Fully entrenched in his unlawful ways, Mesrine (Vincent Cassel) finds renewed motivation as the world press builds his legend, gifting his bank robbing exploits front-page headlines and television coverage. While the notoriety sends Mesrine back to prison, he finds an escape artist named Besse (Mathieu Amalric) to help him plan another breakout, further enraging law enforcement officials. Losing himself to ego, increasingly daring acts of kidnapping, and political grandstanding, Mesrine torches the critical support of his underworld brotherhood, leaving the thug with his mistress, Sylvie (Ludivine Sagnier), and the weight of his misbegotten life to confront as the police close in.
Further exploring the contemptible behavior of Mesrine during the 1970s, "Public Enemy #1" doesn't precisely pick up where "Killer Instinct" left off, instead slightly downgrading the tumultuous tone of the first installment to one of solidifying fate. The film opens with Mesrine's final moments, working backward back in time to his most brazen acts of escape, including one escapade that finds the crook pulling a gun in court, making a run for freedom in the lion's den of justice. Director Jean-Francois Richet sustains a furious tone of suspense and bullet-happy action, finally reaching a heated point in Mesrine's life where he found himself unstoppable, allowing the visual flurry to match the character's smirking fury. The standoff scenes are mesmerizing.
"Public Enemy #1" also captures an unexpected emotional perspective, as Mesrine is faced with familial tragedies, including the sobering knowledge that he's abandoned his children while slithering around the globe. While still a pistol-packing playboy with a penchant for easily impressed women, Cassel boils the role down some, communicating a psychological exposure that assists in the feature's overall impact. It's one thing to be completely won over by the film's ferocity and interest in the twitchy relationships between criminals, but the move to explore Mesrine's vulnerability makes the enterprise substantial, perhaps moving, despite warnings at the openings of both films reiterating that "Mesrine" is not a feature of complete fact, but one of perspective, befitting a complex life.
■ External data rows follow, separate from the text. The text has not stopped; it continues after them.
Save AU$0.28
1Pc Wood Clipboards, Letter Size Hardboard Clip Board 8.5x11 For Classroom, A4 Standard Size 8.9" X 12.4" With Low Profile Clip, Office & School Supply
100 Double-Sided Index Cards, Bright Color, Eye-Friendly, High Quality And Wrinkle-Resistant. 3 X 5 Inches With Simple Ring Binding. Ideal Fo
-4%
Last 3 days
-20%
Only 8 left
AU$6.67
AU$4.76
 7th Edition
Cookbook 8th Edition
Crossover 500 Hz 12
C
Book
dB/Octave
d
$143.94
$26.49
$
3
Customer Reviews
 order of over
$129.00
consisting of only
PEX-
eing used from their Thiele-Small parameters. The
"Public Enemy #1" soon moves into an unraveling period, where Mesrine's paranoia and protection of his reputation clouded his initial intent, alienating comrades growing unsure what France's most wanted truly craved for all his immoral effort. The picture concludes with a literal bang, putting a suitable capper on Mesrine's bizarre, brutal, wholly unexpected life, but also fits Cassel with a consequential finale -- a fitting end to a mesmerizing performance within a darkly spirited two-part feature film.